Roderic Jean Brind'Amour (; born August 9, 1970) is a Canadian professional ice hockey coach and former player. He is the head coach for the Carolina Hurricanes of the National Hockey League (NHL).

Brind'Amour played 20 seasons in the National Hockey League (NHL) for the St. Louis Blues, Philadelphia Flyers and Carolina Hurricanes. He captained the Hurricanes to the franchise's first Stanley Cup championship in 2006.

Playing career

Early years
Born in Ottawa but raised in Prince Rupert and Campbell River, British Columbia, Brind'Amour was drafted by the St. Louis Blues in the first round, ninth overall, of the 1988 NHL Entry Draft. He played the next season at Michigan State University.

He became known for working out constantly, earning the nickname "Rod the Bod". During his time at Michigan State, Brind'Amour would go from a game directly into the weight room, where he would undertake a strenuous workout. Spartans head coach Ron Mason said Brind'Amour's workouts became so intense they would turn the lights out on him, and when that failed to work, they would padlock the room to bar his entry.

St. Louis Blues

At the conclusion of the 1988–89 Central Collegiate Hockey Association (CCHA) season with the Spartans, Brind'Amour joined the Blues during the 1989 Stanley Cup playoffs. He made his debut in Game 5 of the Blues' division semifinals against the Minnesota North Stars, and scored a goal on his first shot. In his first full NHL season, 1989–90, Brind'Amour scored 27 points in the Blues' first 24 games and finished third on the Blues with 26 goals. For his efforts, Brind'Amour was selected to the 1989–90 All-Rookie Team. 

When the Blues lost team captain and top defenseman Scott Stevens as compensation for the free agent signing of Brendan Shanahan, they suddenly had a big hole on their defense. General Manager Ron Caron targeted Philadelphia Flyers blue liner Murray Baron as his solution.

Philadelphia Flyers
Brind'Amour was traded to the Philadelphia Flyers (along with Dan Quinn) in exchange for Murray Baron and Ron Sutter just before the start of the  1991–92 season. He spent his years in Philadelphia as an alternate to captain Kevin Dineen and then Eric Lindros, filling in as captain and wearing the "C" when the latter was out of the lineup. It was there he started his reputation of being one of the best shutdown centres of the NHL. This culminated into a Selke Trophy later awarded to him as a member of the Carolina Hurricanes in 2006 and again in 2007.

When the Flyers faced the Pittsburgh Penguins in the first round of the 1997 playoffs, Brind'Amour scored two short-handed goals during a single power play. The Flyers made it to the Stanley Cup Finals, which they lost to the Detroit Red Wings.

## WHAT NEEDS TO BE DONE
How does the Rod Brind'Amour hockey biography go on? Write its continuation, starting right after its final sentence.

## LISTED RECORDS

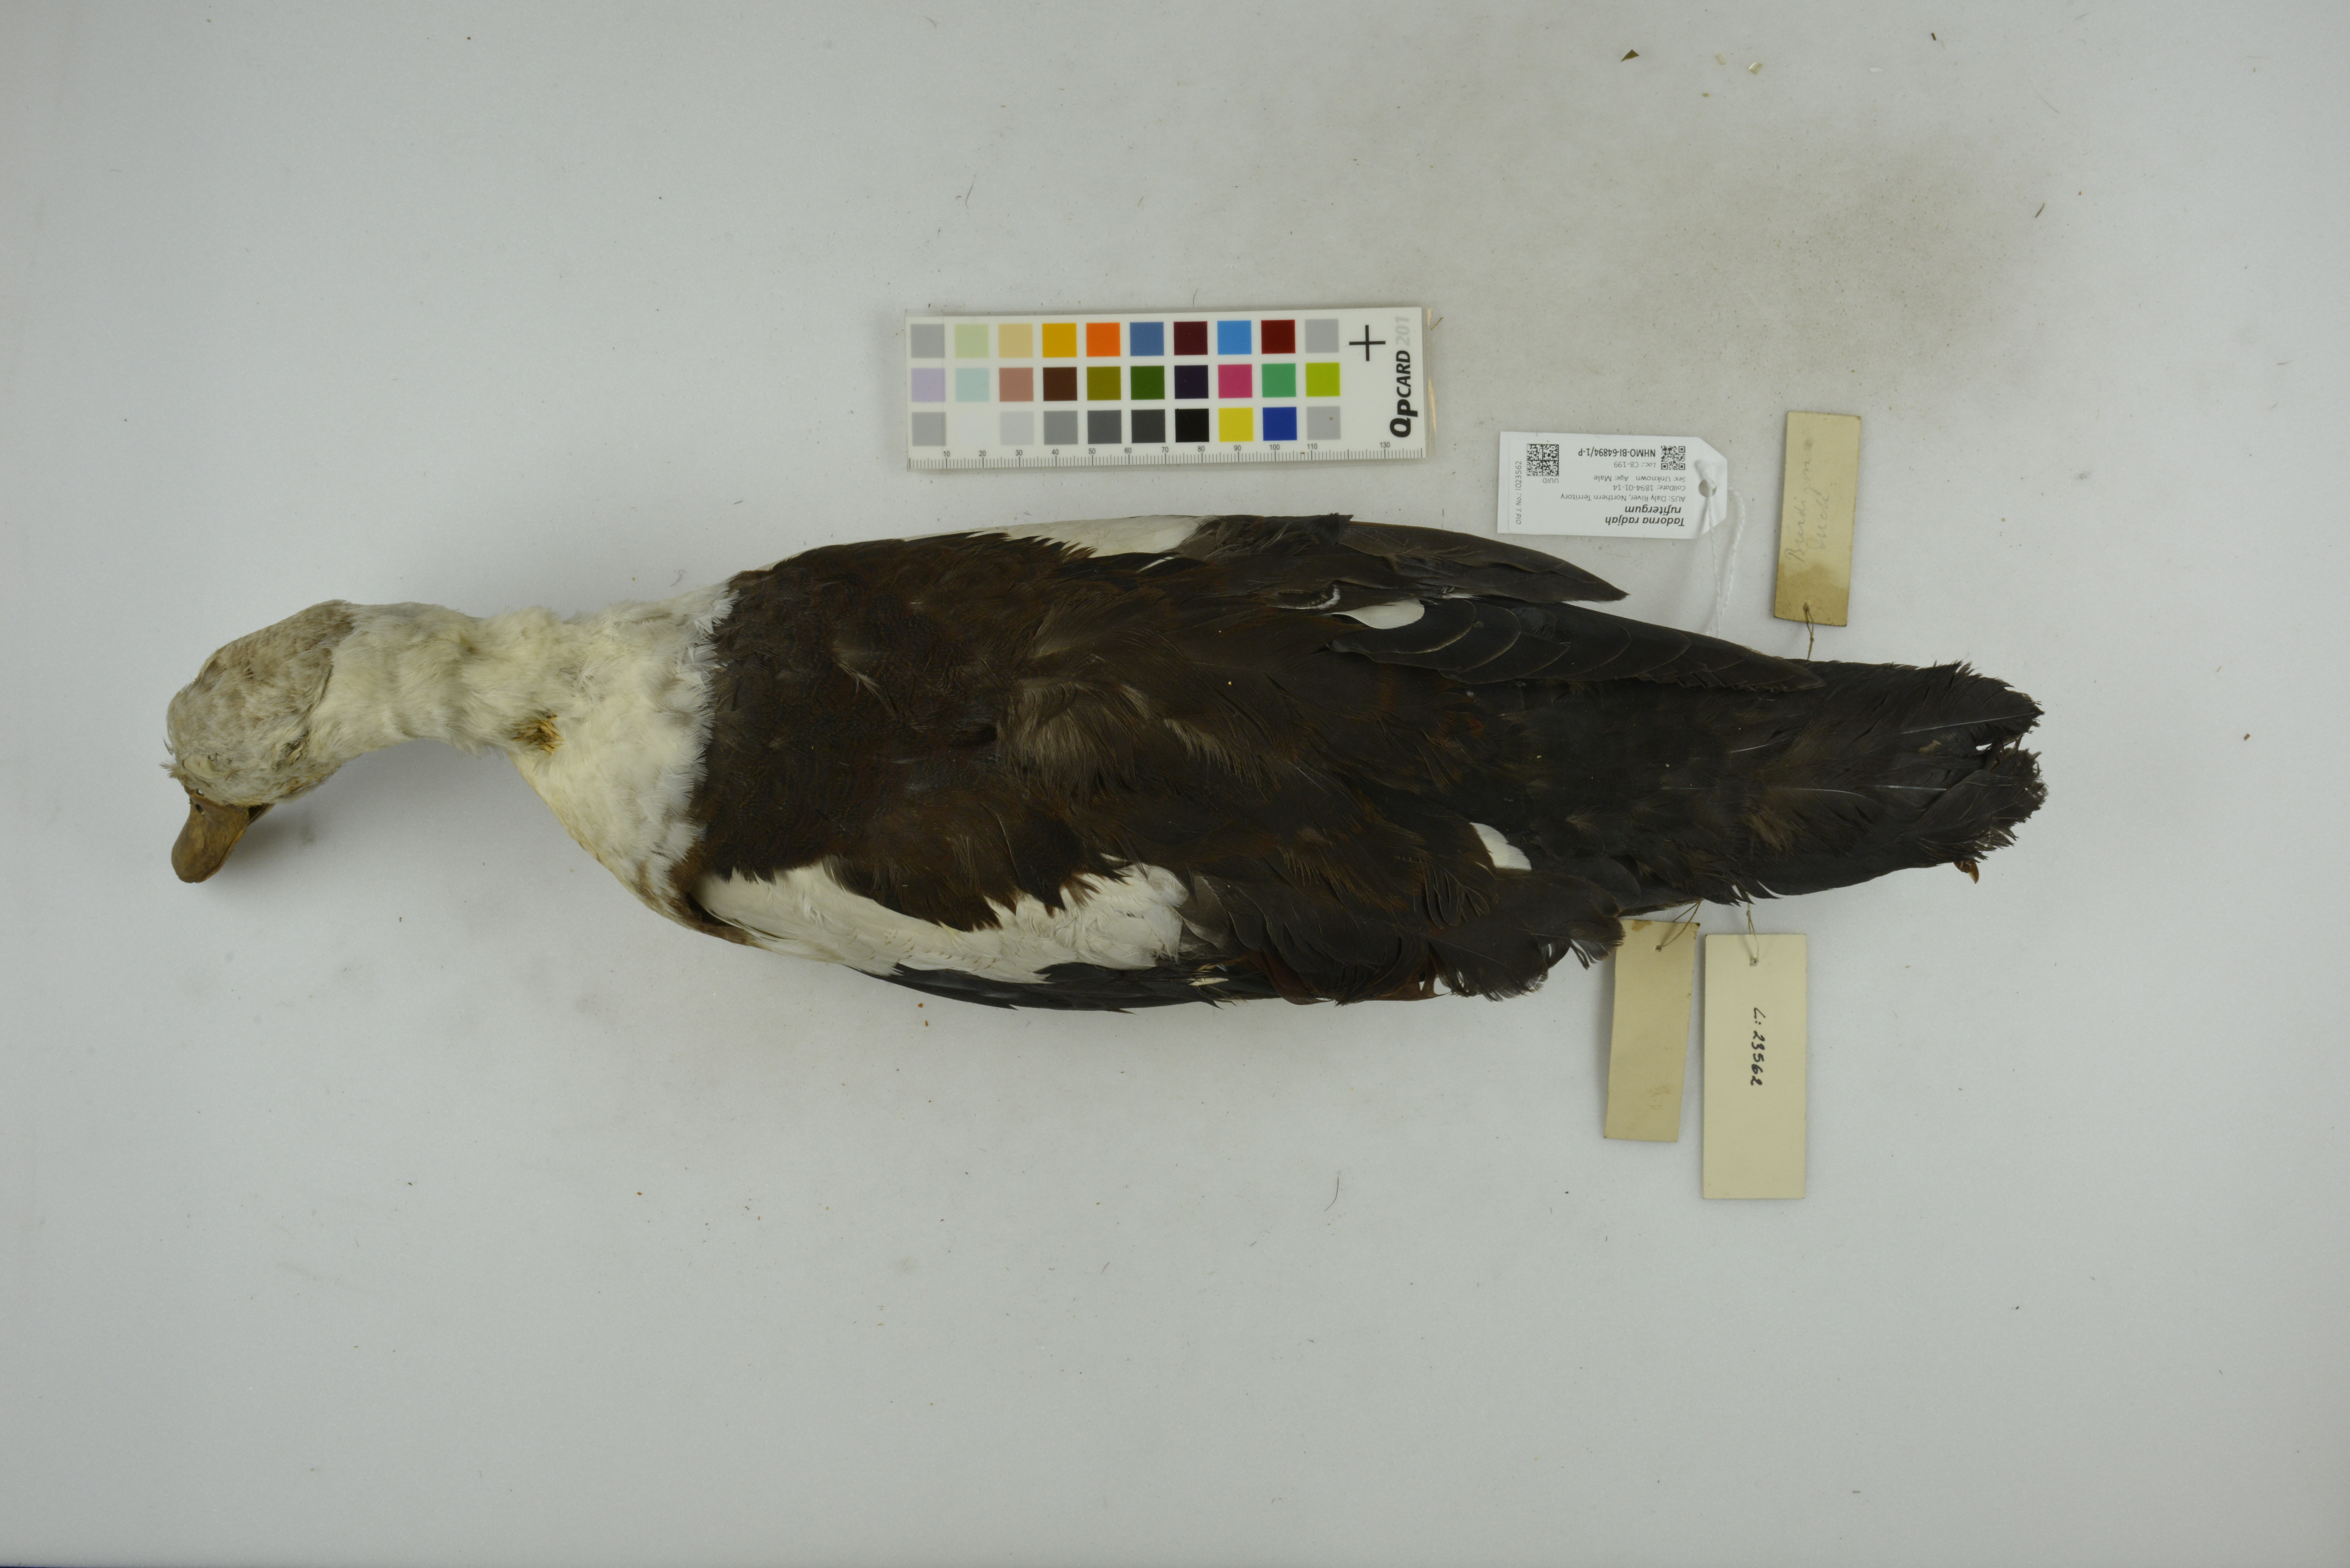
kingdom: Animalia
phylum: Chordata
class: Aves
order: Anseriformes
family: Anatidae
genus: Radjah
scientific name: Radjah radjah
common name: Radjah shelduck
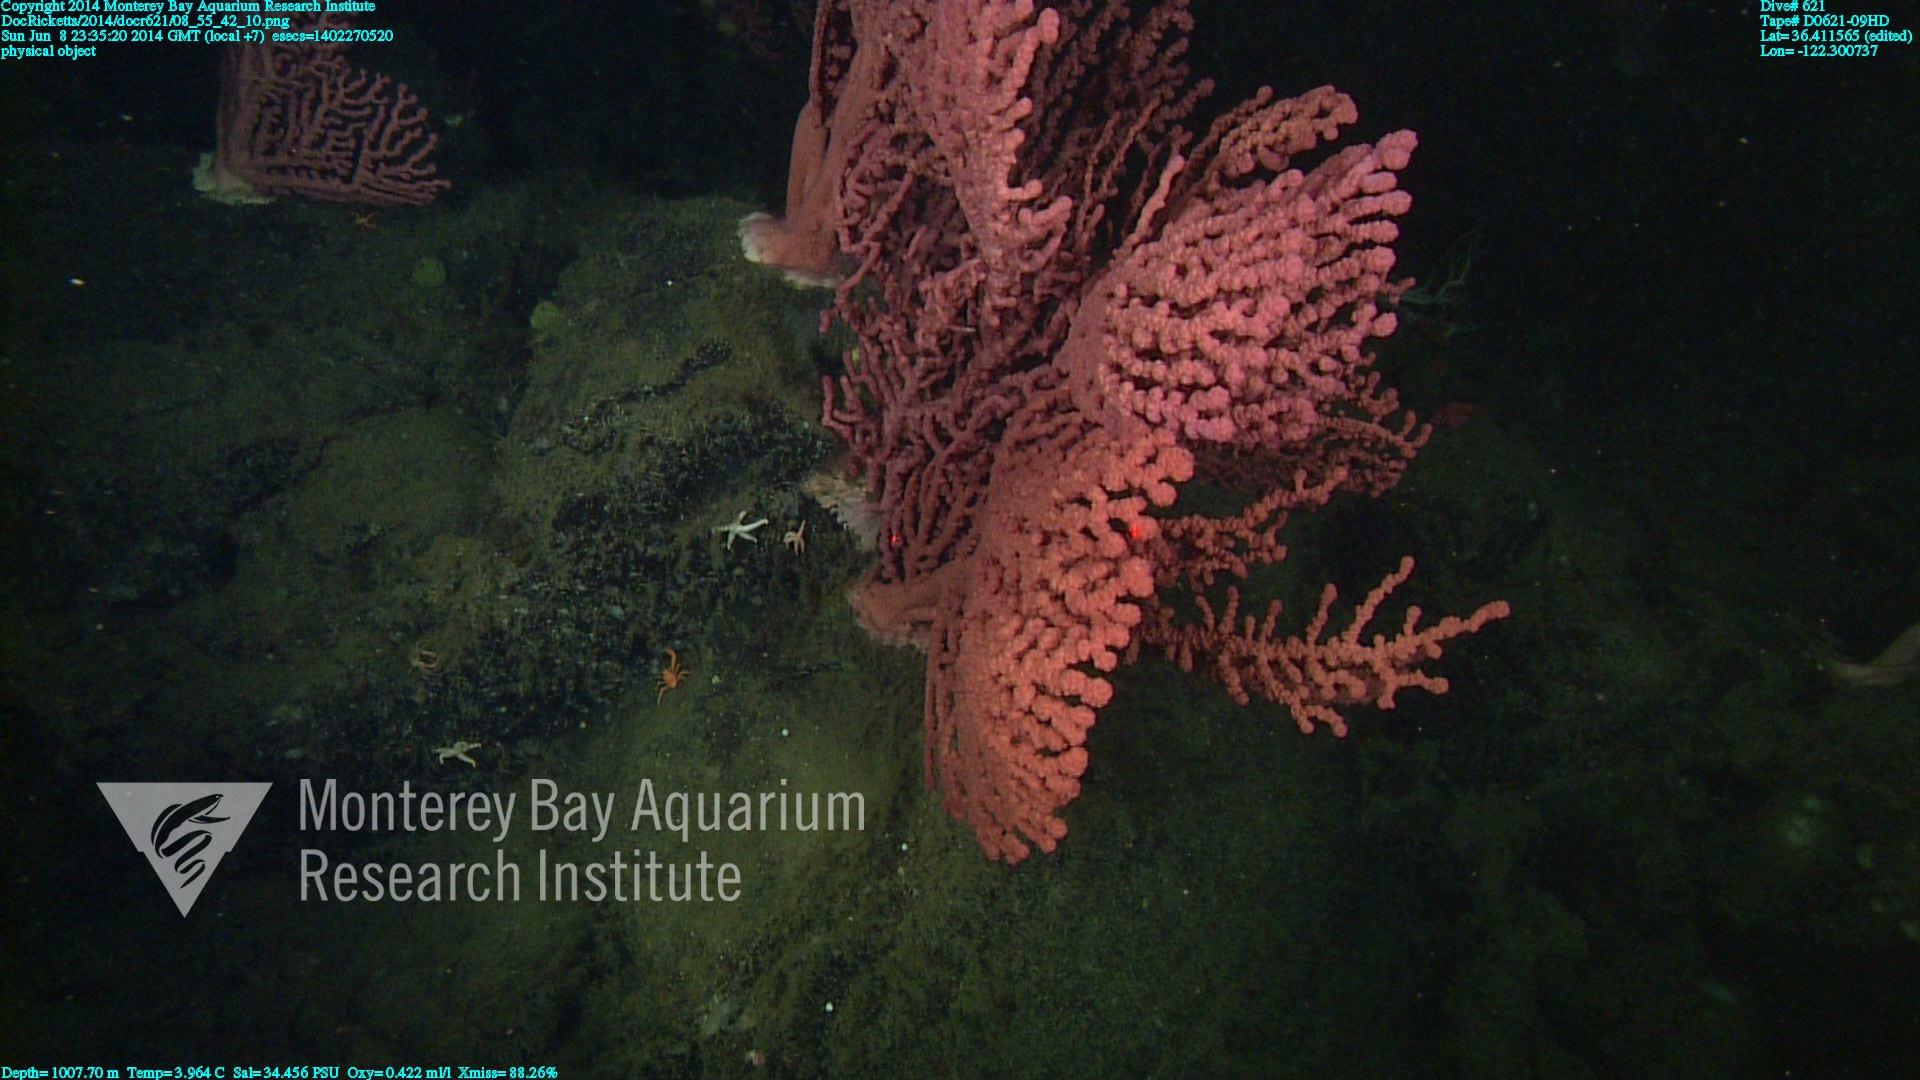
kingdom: Animalia
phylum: Cnidaria
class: Anthozoa
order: Scleralcyonacea
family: Coralliidae
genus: Paragorgia
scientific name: Paragorgia arborea
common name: Bubble gum coral
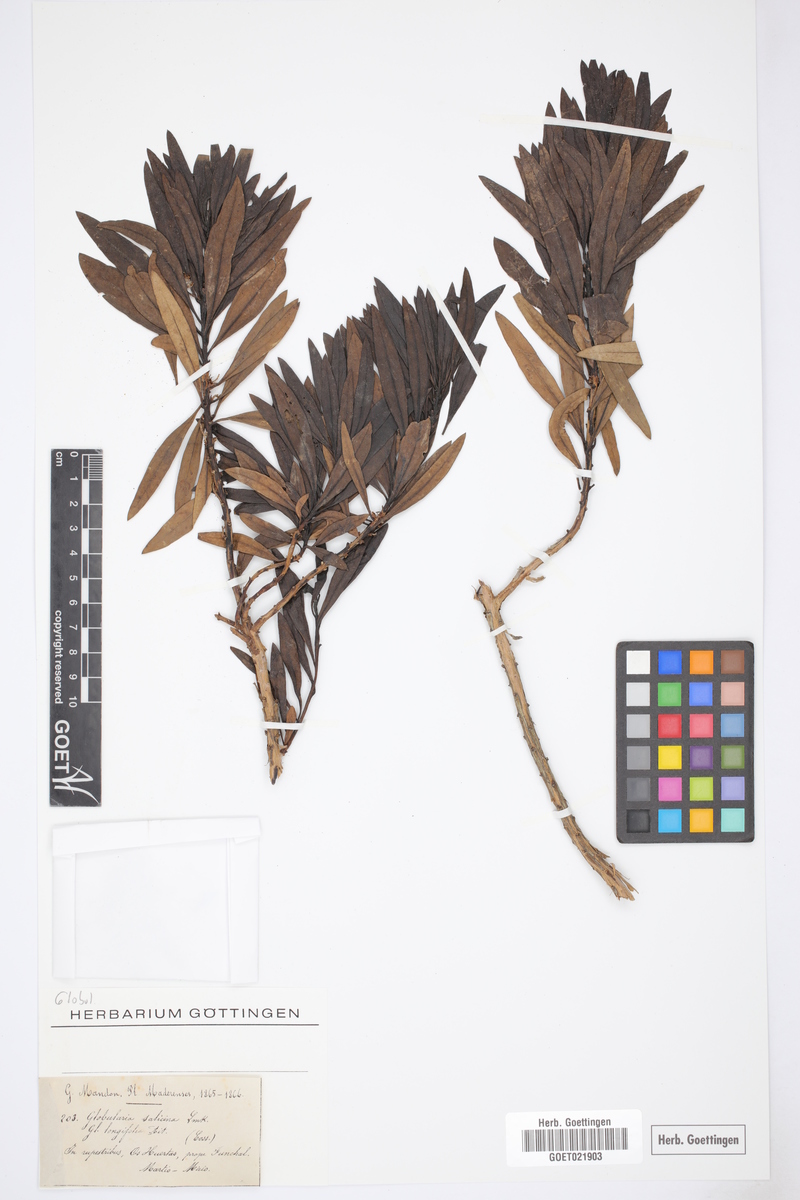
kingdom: Plantae
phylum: Tracheophyta
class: Magnoliopsida
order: Lamiales
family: Plantaginaceae
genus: Globularia
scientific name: Globularia salicina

## TASK OUTPUT
During his stint with Philadelphia, Brind'Amour was considered one of the NHL's "ironmen" with a consecutive games streak of 484 played, a Flyers franchise record. He culminated his career as a Flyer after 633 games with franchise records as the seventh all-time in assists with 366, tenth all time in goals with 235 and ninth overall in points with 601. He was inducted into the Flyers Hall of Fame on November 23, 2015, in a game against the Carolina Hurricanes, with whom he was an assistant coach at the time.

Carolina Hurricanes
Following his return from an ankle injury during the 1999–2000 season, Brind'Amour was traded to the Carolina Hurricanes (along with Jean-Marc Pelletier) in exchange for Keith Primeau.

Additionally, Brind'Amour was one-third of Carolina's "BBC Line", also featuring Bates Battaglia and Erik Cole, during the Hurricanes' run to the Finals in 2002. Brind'Amour was named captain of the Hurricanes before the 2005–06 season.

Brind'Amour won a Stanley Cup ring with the Hurricanes, defeating the Edmonton Oilers in the 2006 Stanley Cup Finals in seven games. During the subsequent off-season, Brind'Amour signed a five-year contract extension with the Hurricanes.

In December 2006, Brind'Amour recorded his 1,000th career NHL point, and in February 2007, he scored his 400th career goal.

On February 14, 2008, in a game against the Pittsburgh Penguins, Brind'Amour tore his anterior cruciate ligament (ACL) in the first period, ending his season. However, Brind'Amour would return for the 2008–09 season, playing in 80 games while recording 16 goals and 35 assists as the Hurricanes reached the Eastern Conference Finals.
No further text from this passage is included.